4. They engage front-line nurses.

It’s easy to talk about employee satisfaction, but what about engagement? How will you ensure your nurses are giving the kind of discretionary effort that ensures highly engaged patients? Because that’s what will be required to reduce costs, improve care, and manage chronic disease in the world of population health that’s coming.

“One thing we do is widely share and celebrate stories of nurses and other employees who have gone above and beyond — as well as patient letters — at our leadership meetings, Practice Council and Board meetings,” explains Lisa Vail, RN, DNP, NEA-BC, vice president of patient care services and CNO at Bryan Health in Lincoln, NE. “I also handwrite about 30 very specific thank you notes myself every month,” she adds. “When I round on my direct reports, I collect names of staff who have made a positive difference. I also write a congratulatory note to every nurse who graduates as well as every one who gets certified. The entire leadership team sends a hand-signed sympathy card if a family member dies. I think it’s important to have these kinds of touch points. It’s important for our team members to know that we’re humans that care.”

5. They stay inspired and inspire others.

How do you stay inspired when you are tired? High-performing CNOs know that sharing their own passion fans the flame.

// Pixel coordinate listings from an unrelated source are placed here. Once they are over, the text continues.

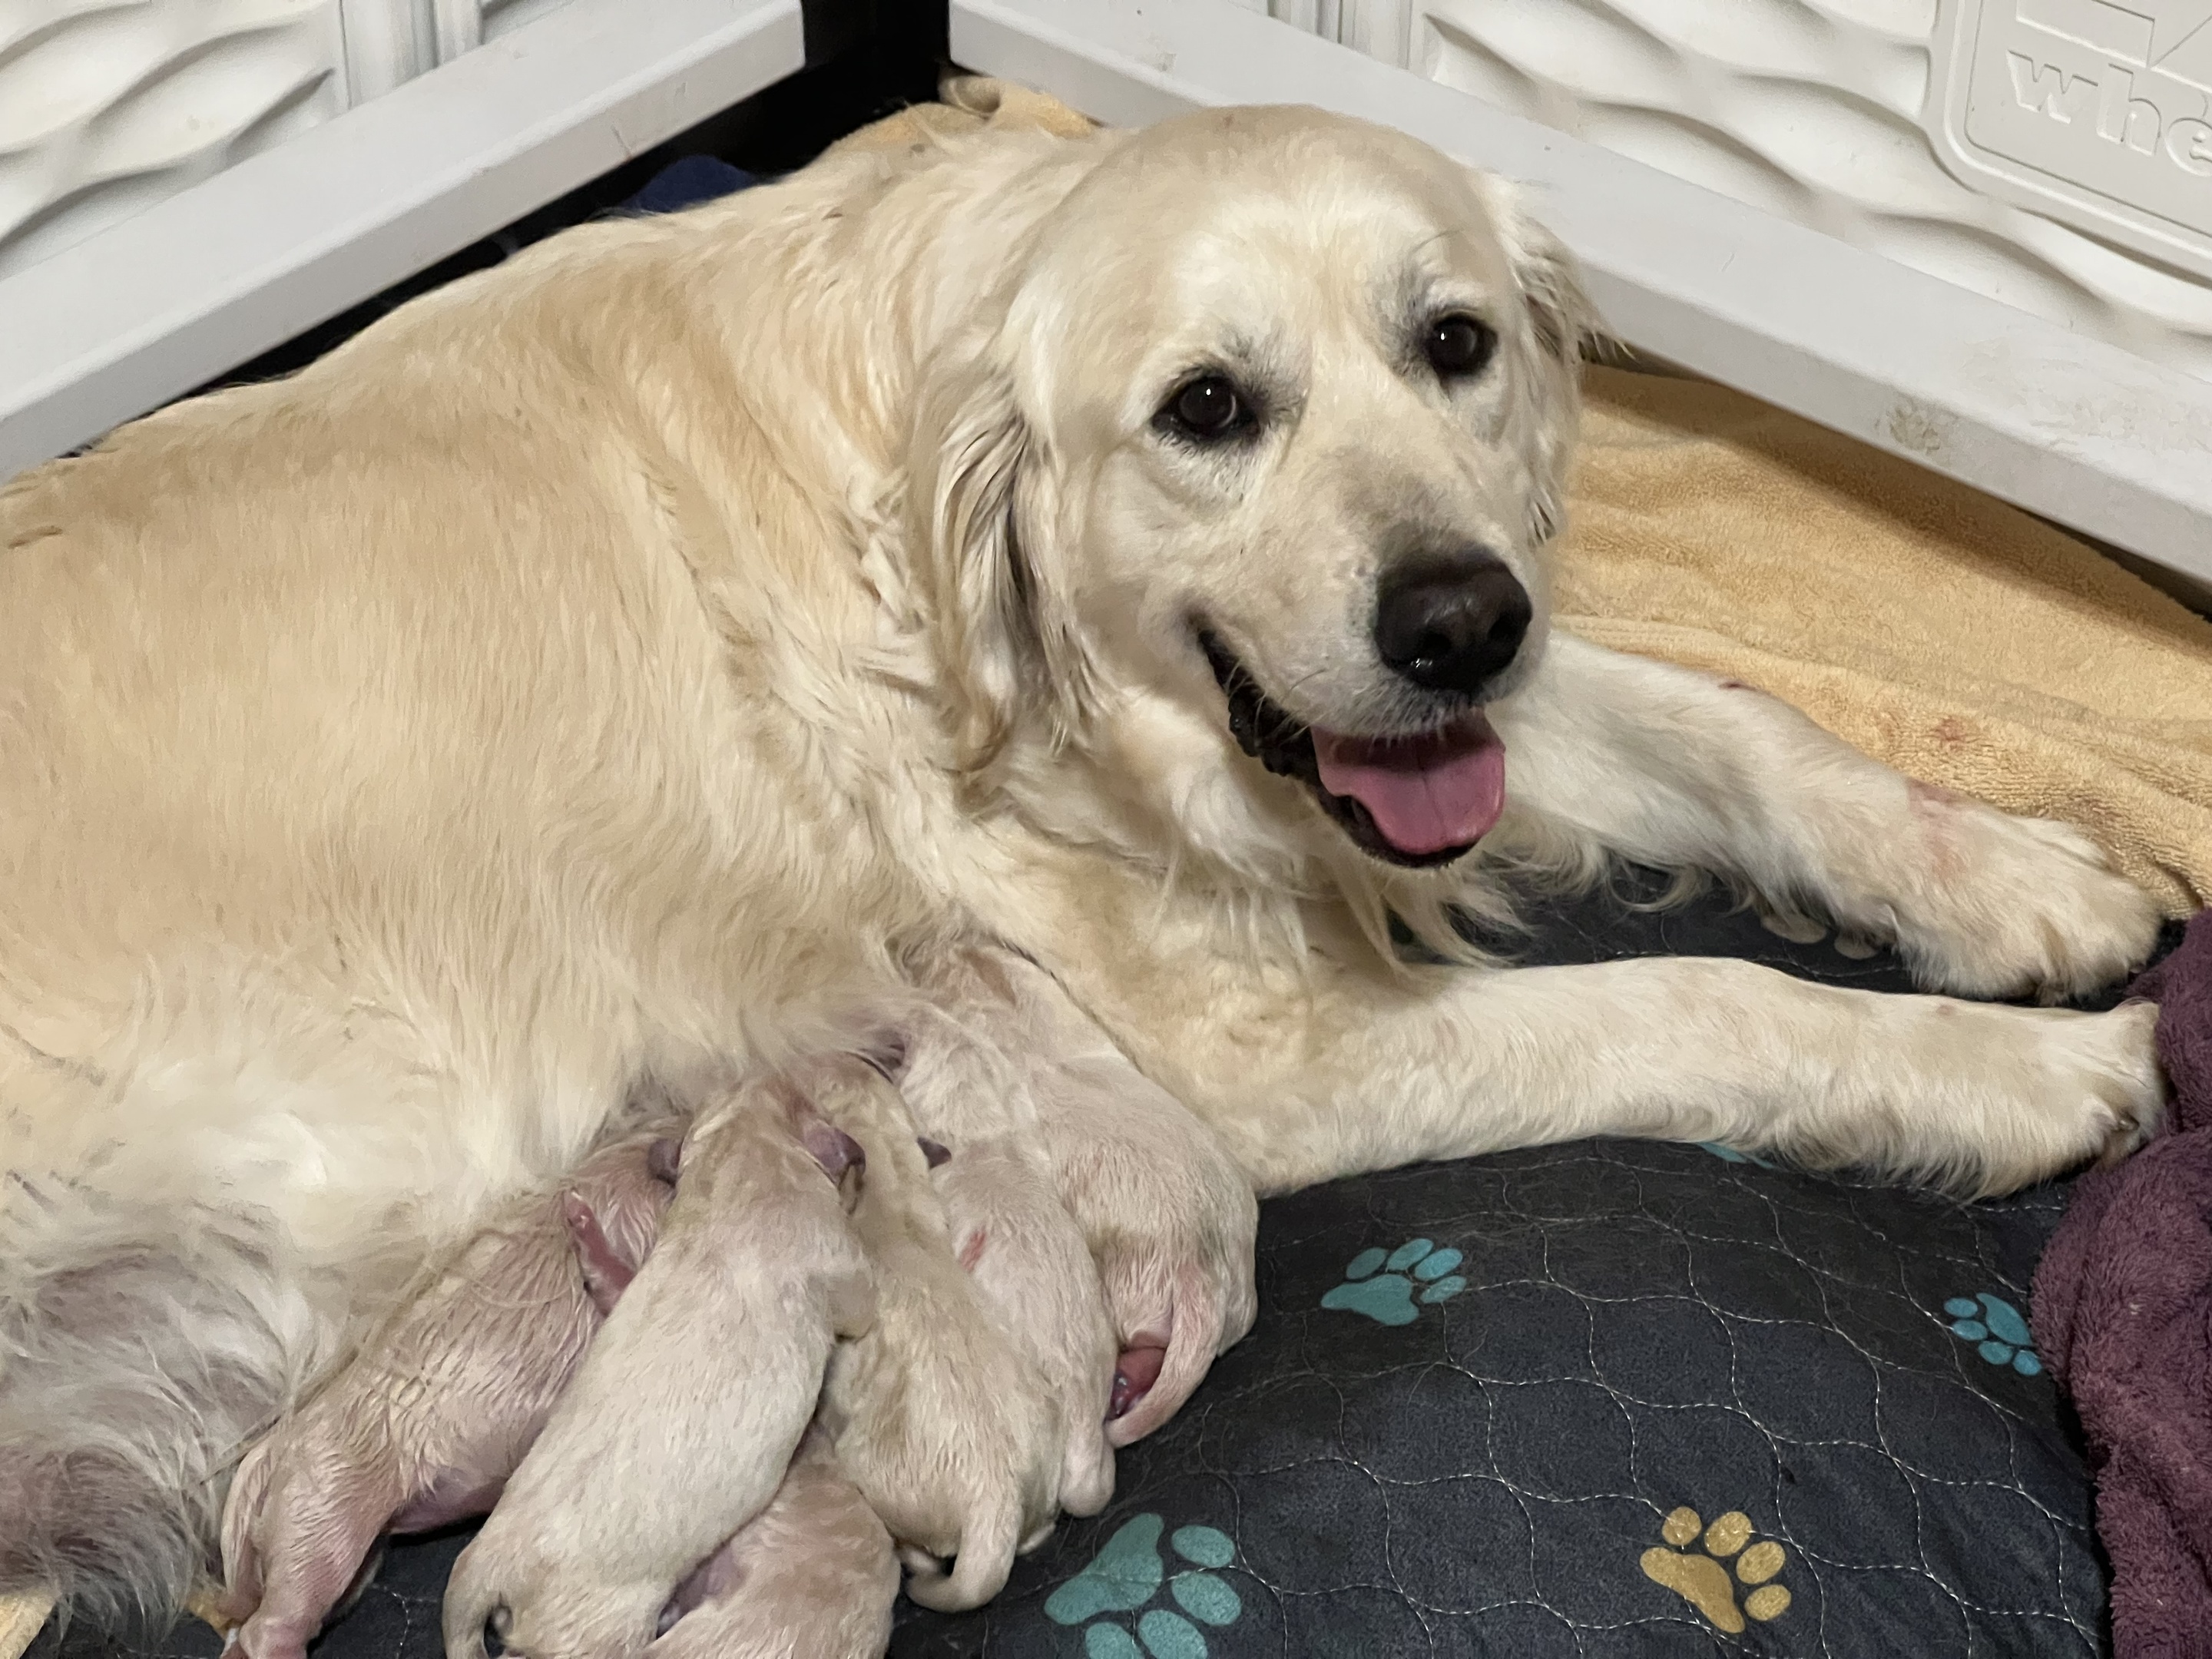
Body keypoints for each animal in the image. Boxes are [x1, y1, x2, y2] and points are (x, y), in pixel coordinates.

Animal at [0, 102, 2166, 1633]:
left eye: (1453, 341)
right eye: (1206, 408)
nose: (1461, 619)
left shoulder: (1401, 748)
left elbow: (1747, 731)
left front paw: (2011, 883)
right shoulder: (1265, 1052)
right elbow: (1699, 994)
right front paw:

“The first Thursday of every month, I introduce myself to a group of new nurses during their orientation by sharing a bit about what drives me to provide great care and asking them to do the same,” says McCraw. “I share that they will take care of my family, friends, and neighbors so it’s important we hire passionate people.”

The consistent theme with high-performing CNOs is that they are able to connect to passion. As author Beth Revis says, “A leader isn’t someone who forces others to make him stronger; a leader is someone willing to give his strength to another so he may have the strength to stand on his own.”

Lisa Reich, RN and Diana Topjan, RN, MSN, DM,C-ENP RN, are coaches at Studer Group.